### Exercise requirements
Pull out every line of text from all the rows below, character for character, and leave out the picture markers.

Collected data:
-.-.-

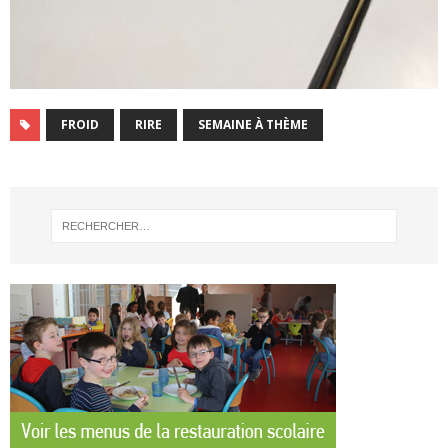
FROID
RIRE
SEMAINE À THÈME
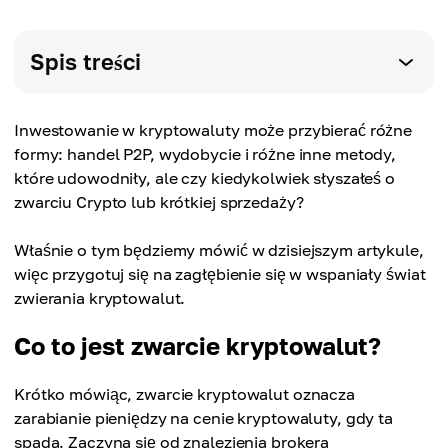
Spis treści
Inwestowanie w kryptowaluty może przybierać różne
formy: handel P2P, wydobycie i różne inne metody,
które udowodniły, ale czy kiedykolwiek słyszałeś o
zwarciu Crypto lub krótkiej sprzedaży?
Właśnie o tym będziemy mówić w dzisiejszym artykule,
więc przygotuj się na zagłębienie się w wspaniały świat
zwierania kryptowalut.
Co to jest zwarcie kryptowalut?
Krótko mówiąc, zwarcie kryptowalut oznacza
zarabianie pieniędzy na cenie kryptowaluty, gdy ta
spada. Zaczyna się od znalezienia brokera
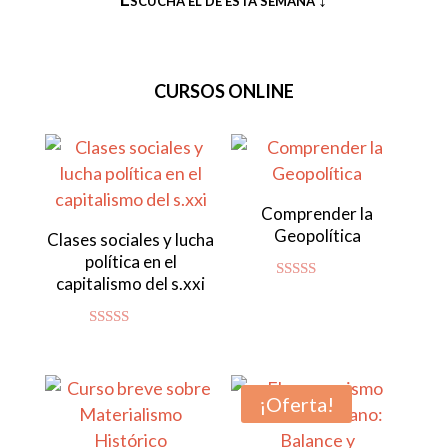
CURSOS ONLINE
Comprender la
Geopolítica
Clases sociales y lucha
política en el
capitalismo del s.xxi
Valorado
con
4.80
de 5
Valorado con
5.00
de 5
¡Oferta!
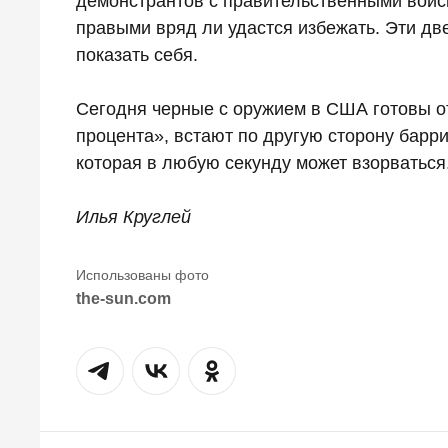
демонстрантов с правительственными войс
правыми вряд ли удастся избежать. Эти дв
показать себя.
Сегодня черные с оружием в США готовы отв
процента», встают по другую сторону барри
которая в любую секунду может взорваться
Илья Круглей
the-sun.com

-.-.-

### Written answer
FROID
RIRE
SEMAINE À THÈME
Spis treści
Inwestowanie w kryptowaluty może przybierać różne
formy: handel P2P, wydobycie i różne inne metody,
które udowodniły, ale czy kiedykolwiek słyszałeś o
zwarciu Crypto lub krótkiej sprzedaży?
Właśnie o tym będziemy mówić w dzisiejszym artykule,
więc przygotuj się na zagłębienie się w wspaniały świat
zwierania kryptowalut.
Co to jest zwarcie kryptowalut?
Krótko mówiąc, zwarcie kryptowalut oznacza
zarabianie pieniędzy na cenie kryptowaluty, gdy ta
spada. Zaczyna się od znalezienia brokera
CURSOS ONLINE
Comprender la
Geopolítica
Clases sociales y lucha
política en el
capitalismo del s.xxi
Valorado
con
4.80
de 5
Valorado con
5.00
de 5
¡Oferta!
демонстрантов с правительственными войс
правыми вряд ли удастся избежать. Эти дв
показать себя.
Сегодня черные с оружием в США готовы отв
процента», встают по другую сторону барри
которая в любую секунду может взорваться
Илья Круглей
the-sun.com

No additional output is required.